As the employee did not have the necessary qualifying period to bring an ordinary unfair dismissal claim, he brought a claim of automatic unfair dismissal under section 100 of the Employment Rights Act 1996. He claimed that he had been dismissed because he took steps to protect himself from serious and imminent danger.
The Judge in the Employment Tribunal confirmed that the transmission of the coronavirus constituted a serious and imminent threat to public health. Therefore, objectively, the Judge found there were “circumstances of danger which an employee could reasonably have believed to be serious and imminent”.
The next question was whether the employee subjectively believed that the danger to be serious and imminent. The employee’s case was that after three weeks’ struggling with symptoms, he did not feel comfortable with the idea of using public transport and coming into the office during the lockdown. The Judge accepted this reason and concluded that the employee did, subjectively, reasonably believe the danger to be serious and imminent.
The final question the Judge asked, however, was whether the employee in question took or proposed to take “appropriate steps to protect him or other persons from the danger or take steps to communicate these circumstances to the employer by appropriate means.” Here the Judge found the employee’s claim to fail. The Judge concluded that the employee did not take or propose ‘appropriate steps’ in that he was not only wanting to stay at home (which had been agreed) but also demanding that he either be placed on furlough or be allowed to work from home. These demands (for furlough or working from home) were not, in the Judge’s opinion, appropriate steps to protect him from the danger.
As such, the Judge held that the employee’s claim under section 100(1)(e) of the Employment Rights Act 1996 failed. The Judge also went on to say that even if the criteria for bringing such a claim had been made, the Judge concluded that the sole or principal reason for the dismissal was not because the employee was reluctant to come in to work or use public transport (i.e. it wasn’t because the employee took or proposed to take appropriate steps to protect himself from serious and imminent danger). Instead, the Judge said that the significant reason why the employer terminated the employee’s employment when it did was to prevent him achieving two years’ qualifying service and therefore the protection against unfair dismissal. The reason why the employer wanted to prevent the employee gaining this protection was because it considered him to be a difficult and challenging employee who had written impertinent e-mails demanding to be furloughed or to be allowed to work from home.
Points to note and action to take
Obviously, this was a case very much decided on the facts and it is worth pointing out that the employee did not argue that he could not attend work on health grounds or because he had caring responsibilities – both of which would have merited further consideration by the employer including serious consideration to whether to put the employee on furlough.

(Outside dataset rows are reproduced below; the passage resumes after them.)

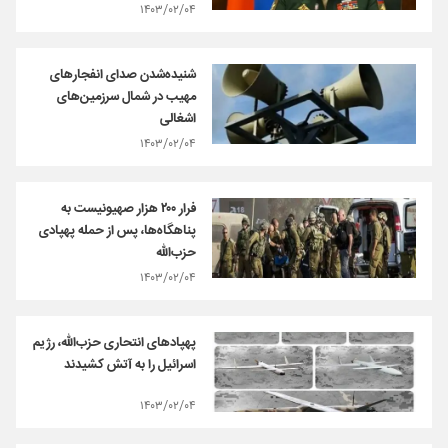
۱۴۰۳/۰۲/۰۴
شنیده‌شدن صدای انفجارهای
مهیب در شمال سرزمین‌های
اشغالی
۱۴۰۳/۰۲/۰۴
فرار ۲۰۰ هزار صهیونیست به
پناهگاه‌ها، پس از حمله پهپادی
حزب‌الله
۱۴۰۳/۰۲/۰۴
پهپادهای انتحاری حزب‌الله، رژیم
اسرائیل را به آتش کشیدند
۱۴۰۳/۰۲/۰۴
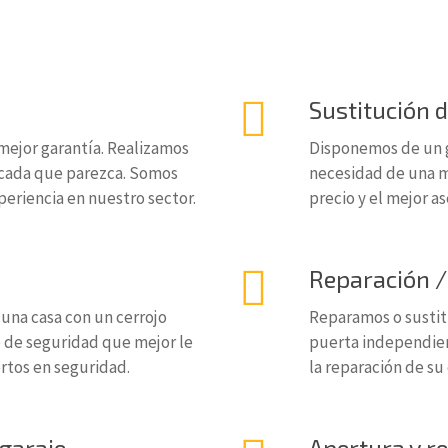
Sustitución 
 mejor garantía. Realizamos
Disponemos de un g
icada que parezca. Somos
necesidad de una ma
eriencia en nuestro sector.
precio y el mejor a
Reparación /
 una casa con un cerrojo
Reparamos o sustit
o de seguridad que mejor le
puerta independie
rtos en seguridad.
la reparación de su
garaje
Apertura y r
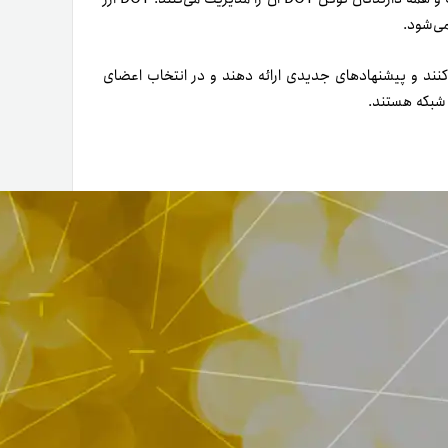
ی‌شود.
شبکه اظهار‌نظر کنند و پیشنهاد‌های جدیدی ارائه دهند و در انتخاب اعضای
ن شبکه هستند.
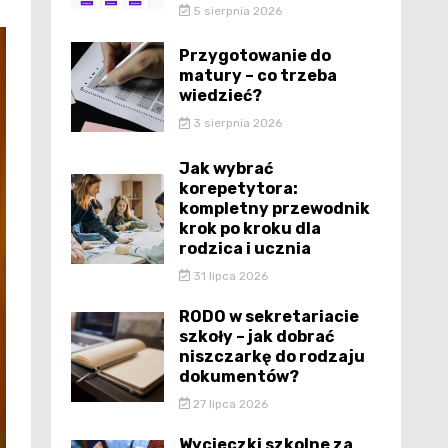
5 sierpnia 2026
Przygotowanie do
matury – co trzeba
wiedzieć?
3 sierpnia 2026
Jak wybrać
korepetytora:
kompletny przewodnik
krok po kroku dla
rodzica i ucznia
31 lipca 2026
RODO w sekretariacie
szkoły – jak dobrać
niszczarkę do rodzaju
dokumentów?
27 lipca 2026
Wycieczki szkolne za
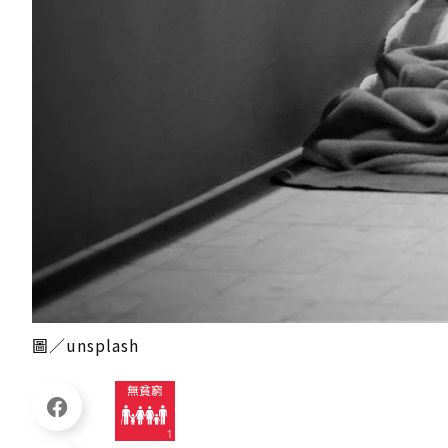
圖／unsplash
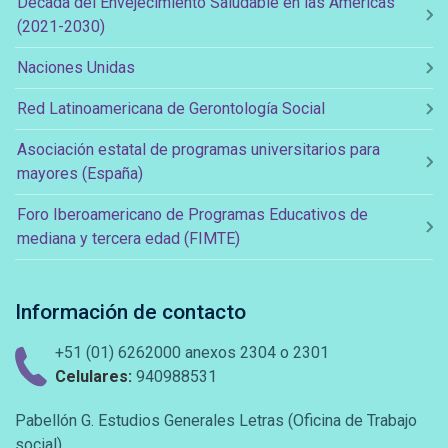
Década del Envejecimiento Saludable en las Américas
(2021-2030)
Naciones Unidas
Red Latinoamericana de Gerontología Social
Asociación estatal de programas universitarios para
mayores (España)
Foro Iberoamericano de Programas Educativos de
mediana y tercera edad (FIMTE)
Información de contacto
+51 (01) 6262000 anexos 2304 o 2301
Celulares:
940988531
Pabellón G. Estudios Generales Letras (Oficina de Trabajo
social)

It seems, however, that the employee in this case did not help himself and it was his attitude – not the fact that he was reluctant to come into work – that was the reason for his dismissal.
Nonetheless, the decision in this case should give employers some reassurance that if they have done and are continuing to do everything, they reasonably can to accommodate the health and safety concerns of staff and to reduce the risk of transmission, these efforts should hold them in good stead if any employee should subsequently make a claim based on health and safety grounds under section 100 of the Employment Rights Act 1996.